(EXERCISE PROMPT):
Lines in the records below that contain the word "auto" must each be copied.

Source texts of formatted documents
---+---
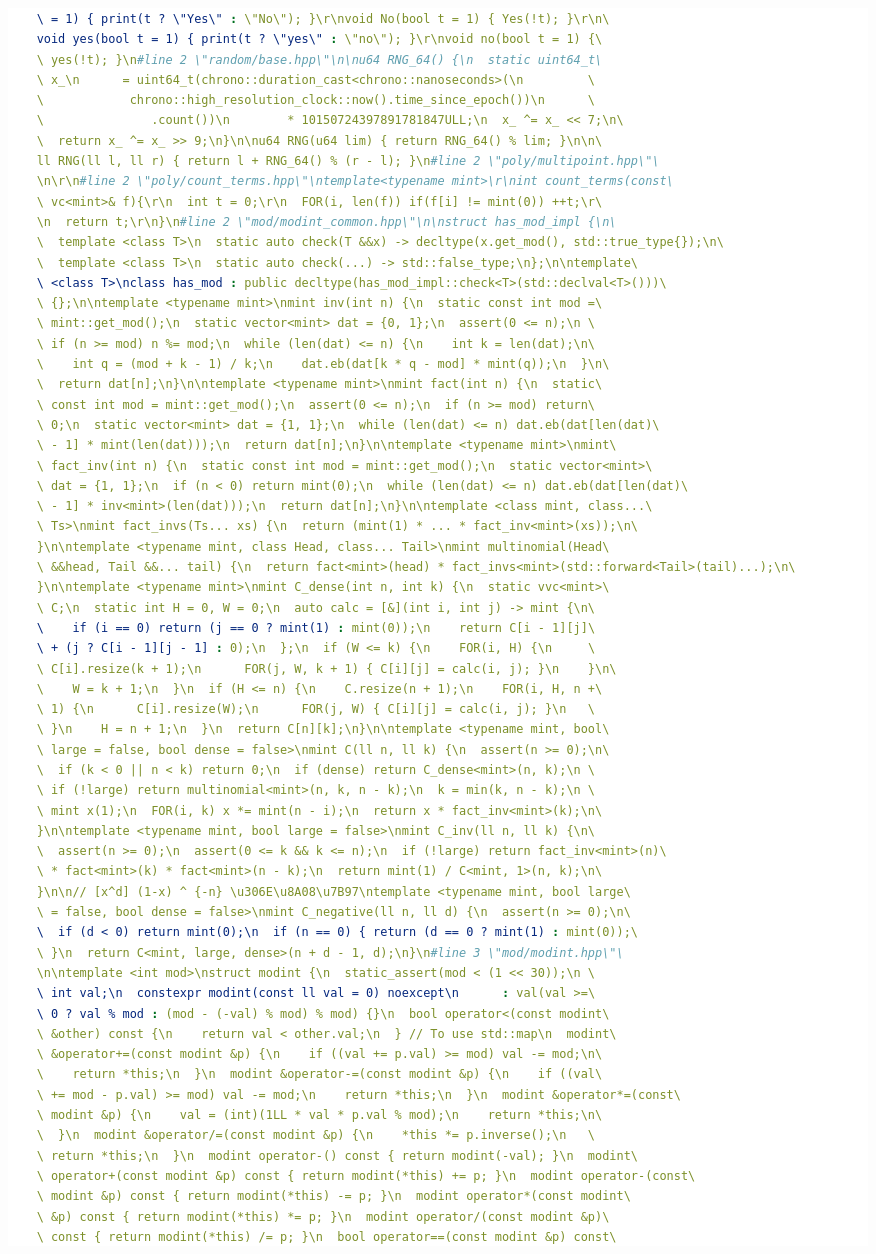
 ```yaml
    \ = 1) { print(t ? \"Yes\" : \"No\"); }\r\nvoid No(bool t = 1) { Yes(!t); }\r\n\
    void yes(bool t = 1) { print(t ? \"yes\" : \"no\"); }\r\nvoid no(bool t = 1) {\
    \ yes(!t); }\n#line 2 \"random/base.hpp\"\n\nu64 RNG_64() {\n  static uint64_t\
    \ x_\n      = uint64_t(chrono::duration_cast<chrono::nanoseconds>(\n         \
    \            chrono::high_resolution_clock::now().time_since_epoch())\n      \
    \               .count())\n        * 10150724397891781847ULL;\n  x_ ^= x_ << 7;\n\
    \  return x_ ^= x_ >> 9;\n}\n\nu64 RNG(u64 lim) { return RNG_64() % lim; }\n\n\
    ll RNG(ll l, ll r) { return l + RNG_64() % (r - l); }\n#line 2 \"poly/multipoint.hpp\"\
    \n\r\n#line 2 \"poly/count_terms.hpp\"\ntemplate<typename mint>\r\nint count_terms(const\
    \ vc<mint>& f){\r\n  int t = 0;\r\n  FOR(i, len(f)) if(f[i] != mint(0)) ++t;\r\
    \n  return t;\r\n}\n#line 2 \"mod/modint_common.hpp\"\n\nstruct has_mod_impl {\n\
    \  template <class T>\n  static auto check(T &&x) -> decltype(x.get_mod(), std::true_type{});\n\
    \  template <class T>\n  static auto check(...) -> std::false_type;\n};\n\ntemplate\
    \ <class T>\nclass has_mod : public decltype(has_mod_impl::check<T>(std::declval<T>()))\
    \ {};\n\ntemplate <typename mint>\nmint inv(int n) {\n  static const int mod =\
    \ mint::get_mod();\n  static vector<mint> dat = {0, 1};\n  assert(0 <= n);\n \
    \ if (n >= mod) n %= mod;\n  while (len(dat) <= n) {\n    int k = len(dat);\n\
    \    int q = (mod + k - 1) / k;\n    dat.eb(dat[k * q - mod] * mint(q));\n  }\n\
    \  return dat[n];\n}\n\ntemplate <typename mint>\nmint fact(int n) {\n  static\
    \ const int mod = mint::get_mod();\n  assert(0 <= n);\n  if (n >= mod) return\
    \ 0;\n  static vector<mint> dat = {1, 1};\n  while (len(dat) <= n) dat.eb(dat[len(dat)\
    \ - 1] * mint(len(dat)));\n  return dat[n];\n}\n\ntemplate <typename mint>\nmint\
    \ fact_inv(int n) {\n  static const int mod = mint::get_mod();\n  static vector<mint>\
    \ dat = {1, 1};\n  if (n < 0) return mint(0);\n  while (len(dat) <= n) dat.eb(dat[len(dat)\
    \ - 1] * inv<mint>(len(dat)));\n  return dat[n];\n}\n\ntemplate <class mint, class...\
    \ Ts>\nmint fact_invs(Ts... xs) {\n  return (mint(1) * ... * fact_inv<mint>(xs));\n\
    }\n\ntemplate <typename mint, class Head, class... Tail>\nmint multinomial(Head\
    \ &&head, Tail &&... tail) {\n  return fact<mint>(head) * fact_invs<mint>(std::forward<Tail>(tail)...);\n\
    }\n\ntemplate <typename mint>\nmint C_dense(int n, int k) {\n  static vvc<mint>\
    \ C;\n  static int H = 0, W = 0;\n  auto calc = [&](int i, int j) -> mint {\n\
    \    if (i == 0) return (j == 0 ? mint(1) : mint(0));\n    return C[i - 1][j]\
    \ + (j ? C[i - 1][j - 1] : 0);\n  };\n  if (W <= k) {\n    FOR(i, H) {\n     \
    \ C[i].resize(k + 1);\n      FOR(j, W, k + 1) { C[i][j] = calc(i, j); }\n    }\n\
    \    W = k + 1;\n  }\n  if (H <= n) {\n    C.resize(n + 1);\n    FOR(i, H, n +\
    \ 1) {\n      C[i].resize(W);\n      FOR(j, W) { C[i][j] = calc(i, j); }\n   \
    \ }\n    H = n + 1;\n  }\n  return C[n][k];\n}\n\ntemplate <typename mint, bool\
    \ large = false, bool dense = false>\nmint C(ll n, ll k) {\n  assert(n >= 0);\n\
    \  if (k < 0 || n < k) return 0;\n  if (dense) return C_dense<mint>(n, k);\n \
    \ if (!large) return multinomial<mint>(n, k, n - k);\n  k = min(k, n - k);\n \
    \ mint x(1);\n  FOR(i, k) x *= mint(n - i);\n  return x * fact_inv<mint>(k);\n\
    }\n\ntemplate <typename mint, bool large = false>\nmint C_inv(ll n, ll k) {\n\
    \  assert(n >= 0);\n  assert(0 <= k && k <= n);\n  if (!large) return fact_inv<mint>(n)\
    \ * fact<mint>(k) * fact<mint>(n - k);\n  return mint(1) / C<mint, 1>(n, k);\n\
    }\n\n// [x^d] (1-x) ^ {-n} \u306E\u8A08\u7B97\ntemplate <typename mint, bool large\
    \ = false, bool dense = false>\nmint C_negative(ll n, ll d) {\n  assert(n >= 0);\n\
    \  if (d < 0) return mint(0);\n  if (n == 0) { return (d == 0 ? mint(1) : mint(0));\
    \ }\n  return C<mint, large, dense>(n + d - 1, d);\n}\n#line 3 \"mod/modint.hpp\"\
    \n\ntemplate <int mod>\nstruct modint {\n  static_assert(mod < (1 << 30));\n \
    \ int val;\n  constexpr modint(const ll val = 0) noexcept\n      : val(val >=\
    \ 0 ? val % mod : (mod - (-val) % mod) % mod) {}\n  bool operator<(const modint\
    \ &other) const {\n    return val < other.val;\n  } // To use std::map\n  modint\
    \ &operator+=(const modint &p) {\n    if ((val += p.val) >= mod) val -= mod;\n\
    \    return *this;\n  }\n  modint &operator-=(const modint &p) {\n    if ((val\
    \ += mod - p.val) >= mod) val -= mod;\n    return *this;\n  }\n  modint &operator*=(const\
    \ modint &p) {\n    val = (int)(1LL * val * p.val % mod);\n    return *this;\n\
    \  }\n  modint &operator/=(const modint &p) {\n    *this *= p.inverse();\n   \
    \ return *this;\n  }\n  modint operator-() const { return modint(-val); }\n  modint\
    \ operator+(const modint &p) const { return modint(*this) += p; }\n  modint operator-(const\
    \ modint &p) const { return modint(*this) -= p; }\n  modint operator*(const modint\
    \ &p) const { return modint(*this) *= p; }\n  modint operator/(const modint &p)\
    \ const { return modint(*this) /= p; }\n  bool operator==(const modint &p) const\
```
---+---
(EXERCISE RESULT):
    \  template <class T>\n  static auto check(T &&x) -> decltype(x.get_mod(), std::true_type{});\n\
    \  template <class T>\n  static auto check(...) -> std::false_type;\n};\n\ntemplate\
    \ C;\n  static int H = 0, W = 0;\n  auto calc = [&](int i, int j) -> mint {\n\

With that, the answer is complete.